PROBLEM — Copy the records below without altering a single word.
^^^^^^^^
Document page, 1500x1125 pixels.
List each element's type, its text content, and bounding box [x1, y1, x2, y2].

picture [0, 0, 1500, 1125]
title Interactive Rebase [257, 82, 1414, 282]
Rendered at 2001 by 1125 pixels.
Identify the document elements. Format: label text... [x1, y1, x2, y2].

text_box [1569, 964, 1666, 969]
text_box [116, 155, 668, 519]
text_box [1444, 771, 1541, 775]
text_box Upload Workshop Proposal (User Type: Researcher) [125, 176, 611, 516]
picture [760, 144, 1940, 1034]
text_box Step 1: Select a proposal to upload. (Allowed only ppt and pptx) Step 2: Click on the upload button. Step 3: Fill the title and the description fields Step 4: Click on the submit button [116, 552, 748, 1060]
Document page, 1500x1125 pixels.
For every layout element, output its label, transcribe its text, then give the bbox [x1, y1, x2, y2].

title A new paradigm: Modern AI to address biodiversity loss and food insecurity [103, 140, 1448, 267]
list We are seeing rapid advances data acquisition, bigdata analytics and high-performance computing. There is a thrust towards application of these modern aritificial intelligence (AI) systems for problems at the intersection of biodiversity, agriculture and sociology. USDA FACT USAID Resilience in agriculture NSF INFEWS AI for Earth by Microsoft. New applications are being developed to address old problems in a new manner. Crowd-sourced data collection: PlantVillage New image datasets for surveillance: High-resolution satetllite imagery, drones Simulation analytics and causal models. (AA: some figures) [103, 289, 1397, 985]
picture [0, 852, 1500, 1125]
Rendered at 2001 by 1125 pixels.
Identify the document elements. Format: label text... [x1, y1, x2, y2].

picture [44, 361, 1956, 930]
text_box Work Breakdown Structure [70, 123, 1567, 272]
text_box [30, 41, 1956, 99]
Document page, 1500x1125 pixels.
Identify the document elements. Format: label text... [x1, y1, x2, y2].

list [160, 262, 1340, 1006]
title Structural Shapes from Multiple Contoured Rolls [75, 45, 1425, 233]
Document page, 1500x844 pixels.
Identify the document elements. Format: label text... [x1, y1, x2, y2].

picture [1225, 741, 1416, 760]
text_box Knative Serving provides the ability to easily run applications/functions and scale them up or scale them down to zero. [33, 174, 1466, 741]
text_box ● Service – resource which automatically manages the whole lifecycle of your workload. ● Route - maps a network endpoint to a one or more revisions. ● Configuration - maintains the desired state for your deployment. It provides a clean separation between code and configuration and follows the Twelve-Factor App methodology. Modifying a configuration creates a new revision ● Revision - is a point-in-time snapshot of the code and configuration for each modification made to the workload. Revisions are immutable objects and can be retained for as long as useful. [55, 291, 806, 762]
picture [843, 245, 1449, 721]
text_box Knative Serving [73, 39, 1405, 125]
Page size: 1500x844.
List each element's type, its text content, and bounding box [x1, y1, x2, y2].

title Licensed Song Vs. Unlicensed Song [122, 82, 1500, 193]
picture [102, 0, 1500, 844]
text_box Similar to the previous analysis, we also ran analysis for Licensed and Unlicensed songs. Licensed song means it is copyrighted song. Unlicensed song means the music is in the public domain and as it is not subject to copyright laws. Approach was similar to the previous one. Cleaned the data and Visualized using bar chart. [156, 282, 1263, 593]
^^^^^^^^
YOUR RESPONSE —
Document page, 1500x1125 pixels.
List each element's type, its text content, and bounding box [x1, y1, x2, y2].

picture [0, 0, 1500, 1125]
title Interactive Rebase [257, 82, 1414, 282]
Rendered at 2001 by 1125 pixels.
Identify the document elements. Format: label text... [x1, y1, x2, y2].

text_box [1569, 964, 1666, 969]
text_box [116, 155, 668, 519]
text_box [1444, 771, 1541, 775]
text_box Upload Workshop Proposal (User Type: Researcher) [125, 176, 611, 516]
picture [760, 144, 1940, 1034]
text_box Step 1: Select a proposal to upload. (Allowed only ppt and pptx) Step 2: Click on the upload button. Step 3: Fill the title and the description fields Step 4: Click on the submit button [116, 552, 748, 1060]
Document page, 1500x1125 pixels.
For every layout element, output its label, transcribe its text, then give the bbox [x1, y1, x2, y2].

title A new paradigm: Modern AI to address biodiversity loss and food insecurity [103, 140, 1448, 267]
list We are seeing rapid advances data acquisition, bigdata analytics and high-performance computing. There is a thrust towards application of these modern aritificial intelligence (AI) systems for problems at the intersection of biodiversity, agriculture and sociology. USDA FACT USAID Resilience in agriculture NSF INFEWS AI for Earth by Microsoft. New applications are being developed to address old problems in a new manner. Crowd-sourced data collection: PlantVillage New image datasets for surveillance: High-resolution satetllite imagery, drones Simulation analytics and causal models. (AA: some figures) [103, 289, 1397, 985]
picture [0, 852, 1500, 1125]
Rendered at 2001 by 1125 pixels.
Identify the document elements. Format: label text... [x1, y1, x2, y2].

picture [44, 361, 1956, 930]
text_box Work Breakdown Structure [70, 123, 1567, 272]
text_box [30, 41, 1956, 99]
Document page, 1500x1125 pixels.
Identify the document elements. Format: label text... [x1, y1, x2, y2].

list [160, 262, 1340, 1006]
title Structural Shapes from Multiple Contoured Rolls [75, 45, 1425, 233]
Document page, 1500x844 pixels.
Identify the document elements. Format: label text... [x1, y1, x2, y2].

picture [1225, 741, 1416, 760]
text_box Knative Serving provides the ability to easily run applications/functions and scale them up or scale them down to zero. [33, 174, 1466, 741]
text_box ● Service – resource which automatically manages the whole lifecycle of your workload. ● Route - maps a network endpoint to a one or more revisions. ● Configuration - maintains the desired state for your deployment. It provides a clean separation between code and configuration and follows the Twelve-Factor App methodology. Modifying a configuration creates a new revision ● Revision - is a point-in-time snapshot of the code and configuration for each modification made to the workload. Revisions are immutable objects and can be retained for as long as useful. [55, 291, 806, 762]
picture [843, 245, 1449, 721]
text_box Knative Serving [73, 39, 1405, 125]
Page size: 1500x844.
List each element's type, its text content, and bounding box [x1, y1, x2, y2].

title Licensed Song Vs. Unlicensed Song [122, 82, 1500, 193]
picture [102, 0, 1500, 844]
text_box Similar to the previous analysis, we also ran analysis for Licensed and Unlicensed songs. Licensed song means it is copyrighted song. Unlicensed song means the music is in the public domain and as it is not subject to copyright laws. Approach was similar to the previous one. Cleaned the data and Visualized using bar chart. [156, 282, 1263, 593]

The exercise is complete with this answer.